Power aggregation has led to energy savings for participating communities, but the long-term prospects are unclear. (Photo courtesy flickr)
By Eric Stock
BLOOMINGTON - An energy consultant that's leading the push for municipalities to join in power aggregation is taking some of the blame for why the measure failed in Bloomington and Normal in the spring.
Phillip Carr with Good Energy said 51 city and county governments in central and southern Illinois which opted to join the power buy-in in March will save an estimated $80 million over the next two years.
"As the consultant, we clearly didn't get enough education out there, because there was a lot of feedback saying that 'Oh, if I had known what this was about I would have voted for it" Carr said.
Normal has placed the issue back on the Nov. 6 ballot, while voters in Heyworth and Randolph Township will consider the measure for the first time.
Carr says some voters seemed skeptical of what they perceived as more government involvement in electricity, but he said having energy companies compete for business is free enterprise.
"A single household can get the same buying power as the whole group. It really is like a Sam's Club for energy," Carr said.

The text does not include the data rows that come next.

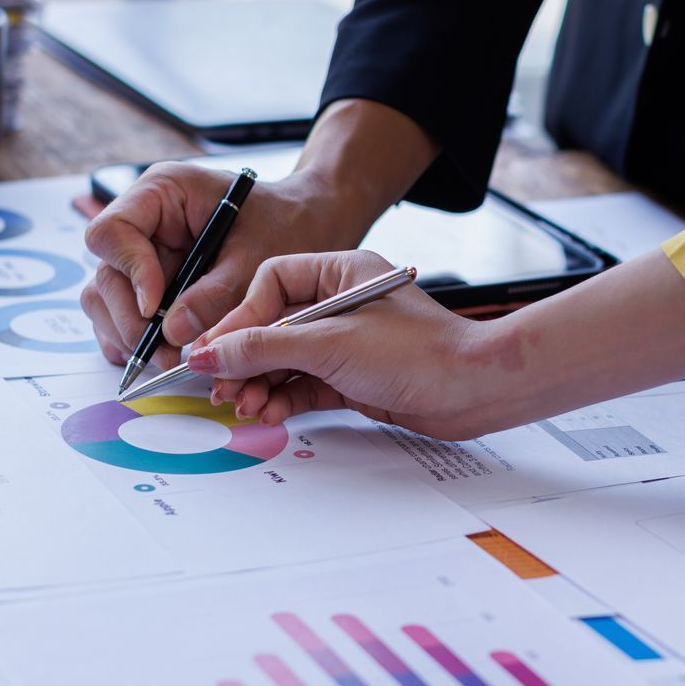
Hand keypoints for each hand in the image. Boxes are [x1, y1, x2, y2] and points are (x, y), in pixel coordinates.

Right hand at [80, 99, 437, 368]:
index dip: (130, 273)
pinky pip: (127, 319)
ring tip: (170, 363)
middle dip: (132, 321)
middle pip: (106, 275)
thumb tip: (173, 335)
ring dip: (132, 339)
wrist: (314, 225)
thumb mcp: (259, 257)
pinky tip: (166, 358)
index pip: (112, 233)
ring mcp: (145, 256)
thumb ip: (215, 295)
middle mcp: (145, 223)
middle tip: (168, 357)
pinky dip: (141, 343)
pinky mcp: (154, 286)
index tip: (158, 310)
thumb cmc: (291, 224)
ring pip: (107, 301)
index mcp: (163, 193)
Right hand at [189, 250, 521, 440]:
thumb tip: (210, 353)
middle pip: (273, 327)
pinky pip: (304, 387)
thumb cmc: (419, 352)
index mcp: (340, 272)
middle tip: (218, 387)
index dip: (240, 318)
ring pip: (286, 361)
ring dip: (259, 384)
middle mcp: (341, 304)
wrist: (474, 390)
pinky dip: (283, 400)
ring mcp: (348, 343)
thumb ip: (264, 348)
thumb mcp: (330, 345)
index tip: (215, 349)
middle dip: (243, 359)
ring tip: (242, 406)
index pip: (271, 284)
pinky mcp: (354, 378)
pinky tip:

Municipalities that join can lock in energy rates for anywhere from 12 to 36 months, Carr said. He added that if Ameren were to lower its rates, the energy suppliers have a clause in their contract in which they are guaranteed to match the rate.
Residents can opt out of the plan and stay with Ameren is they wish, but they have only 15 days to submit their request to the new supplier. Anyone wishing to opt out of the program later would have to pay a $25 termination fee.
Officials in Heyworth estimate the village has saved 30 percent on its energy costs for its facilities since it switched suppliers earlier this year.